In current unified multimodal generation frameworks, generative reasoning capabilities—such as instruction following, visual grounding, and identity preservation—are tightly coupled with high-fidelity image synthesis, limiting model generalizability and controllability. To address this, we propose a decoupled unified framework featuring a novel multimodal “kontext” module that explicitly bridges vision-language models and diffusion models, separating reasoning from synthesis. Our method employs a three-stage progressive training strategy integrating a lightweight diffusion head, a large-scale pretrained diffusion backbone, and a low-level image encoder, followed by instruction tuning on diverse data—including real, synthetic, and open-source sources. Extensive experiments demonstrate that our approach achieves or surpasses state-of-the-art performance across multi-subject composition, personalized generation, and fine-grained instruction editing tasks, validating its effectiveness, robustness, and broad applicability.

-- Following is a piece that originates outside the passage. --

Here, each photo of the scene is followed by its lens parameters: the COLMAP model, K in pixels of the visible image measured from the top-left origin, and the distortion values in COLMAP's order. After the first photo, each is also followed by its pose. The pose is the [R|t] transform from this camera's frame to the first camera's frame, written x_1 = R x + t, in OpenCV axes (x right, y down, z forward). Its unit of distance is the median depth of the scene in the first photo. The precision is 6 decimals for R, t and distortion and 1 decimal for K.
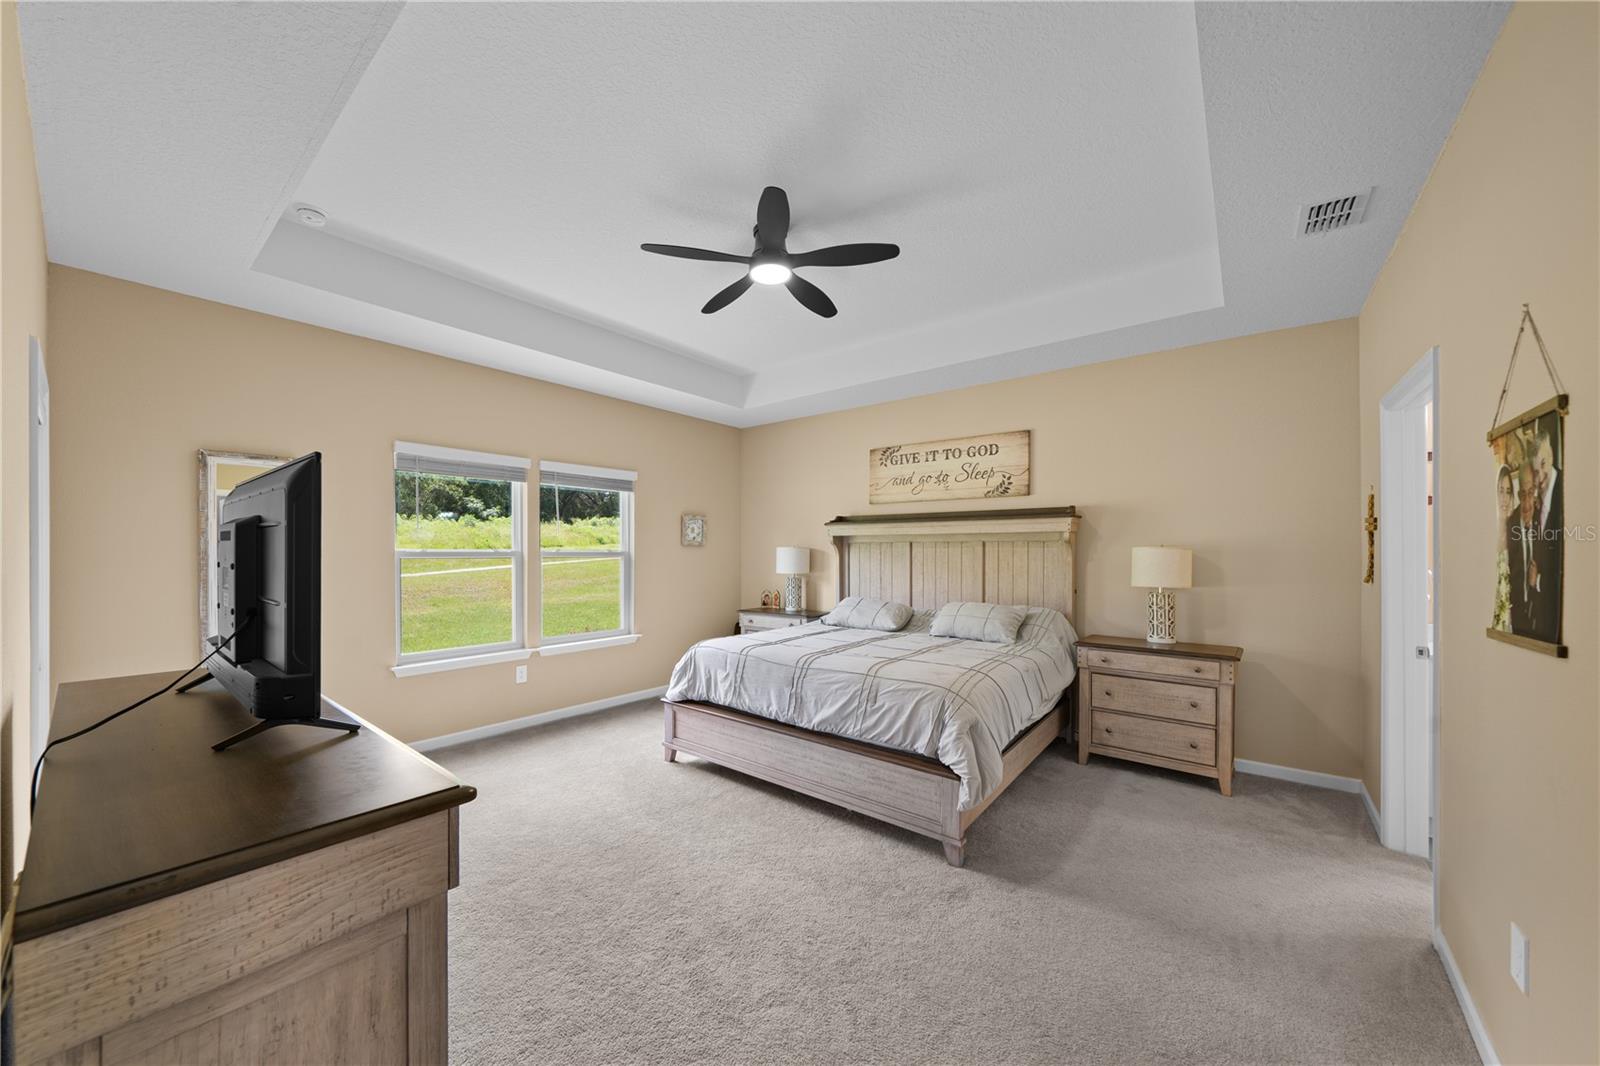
lens RADIAL K [[556.8, 0, 791.5], [0, 556.8, 554.8], [0, 0, 1]] dist [-0.010574, -0.000311]
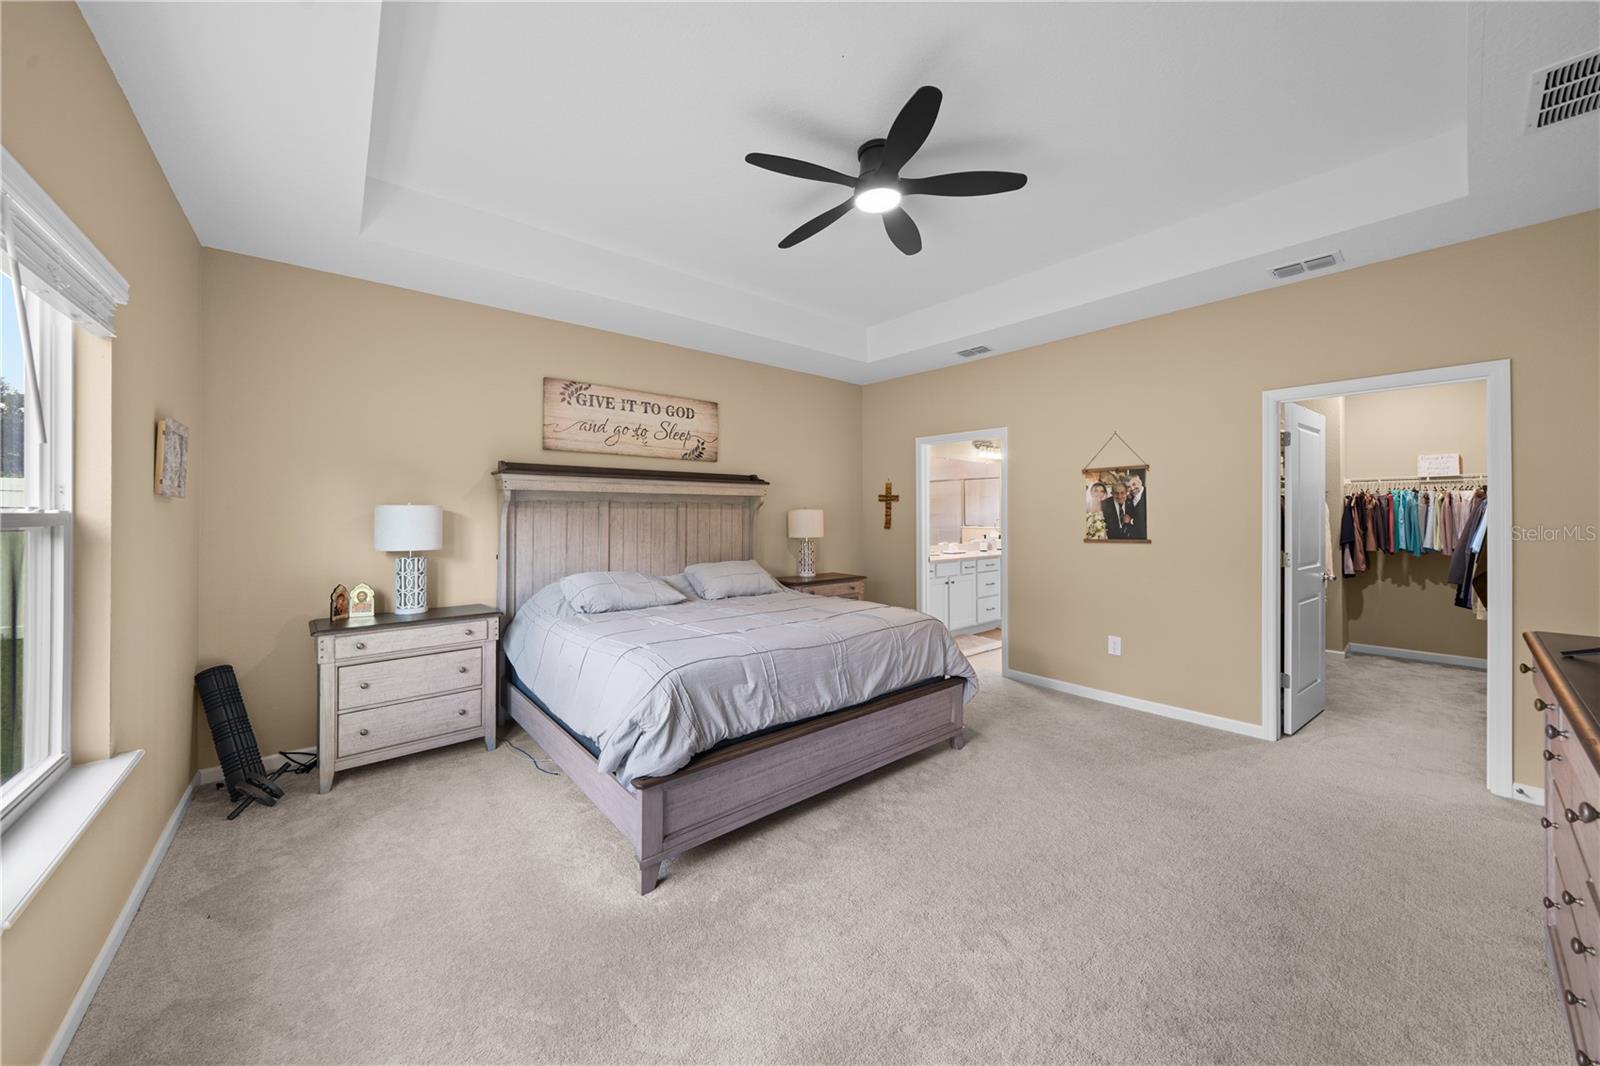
lens RADIAL K [[556.8, 0, 785.6], [0, 556.8, 508.8], [0, 0, 1]] dist [-0.010574, -0.000311]
pose [[0.216804, 0.011444, 0.976148, -0.594552], [0.007699, 0.999880, -0.013432, 0.001486], [-0.976185, 0.010428, 0.216690, 0.603086]]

Unified Multimodal Models (UMMs) have demonstrated remarkable performance in text-to-image generation (T2I) and editing (TI2I), whether instantiated as assembled unified frameworks which couple powerful vision-language model (VLM) with diffusion-based generator, or as naive Unified Multimodal Models with an early fusion of understanding and generation modalities. We contend that in current unified frameworks, the crucial capability of multimodal generative reasoning which encompasses instruction understanding, grounding, and image referring for identity preservation and faithful reconstruction, is intrinsically entangled with high-fidelity synthesis. In this work, we introduce Query-Kontext, a novel approach that bridges the VLM and diffusion model via a multimodal ``kontext'' composed of semantic cues and coarse-grained image conditions encoded from multimodal inputs. This design delegates the complex ability of multimodal generative reasoning to powerful VLM while reserving diffusion model's role for high-quality visual synthesis. To achieve this, we propose a three-stage progressive training strategy. First, we connect the VLM to a lightweight diffusion head via multimodal kontext tokens to unleash the VLM's generative reasoning ability. Second, we scale this head to a large, pre-trained diffusion model to enhance visual detail and realism. Finally, we introduce a low-level image encoder to improve image fidelity and perform instruction tuning on downstream tasks. Furthermore, we build a comprehensive data pipeline integrating real, synthetic, and open-source datasets, covering diverse multimodal reference-to-image scenarios, including image generation, instruction-driven editing, customized generation, and multi-subject composition. Experiments show that our approach matches strong unified baselines and even outperforms task-specific state-of-the-art methods in several cases.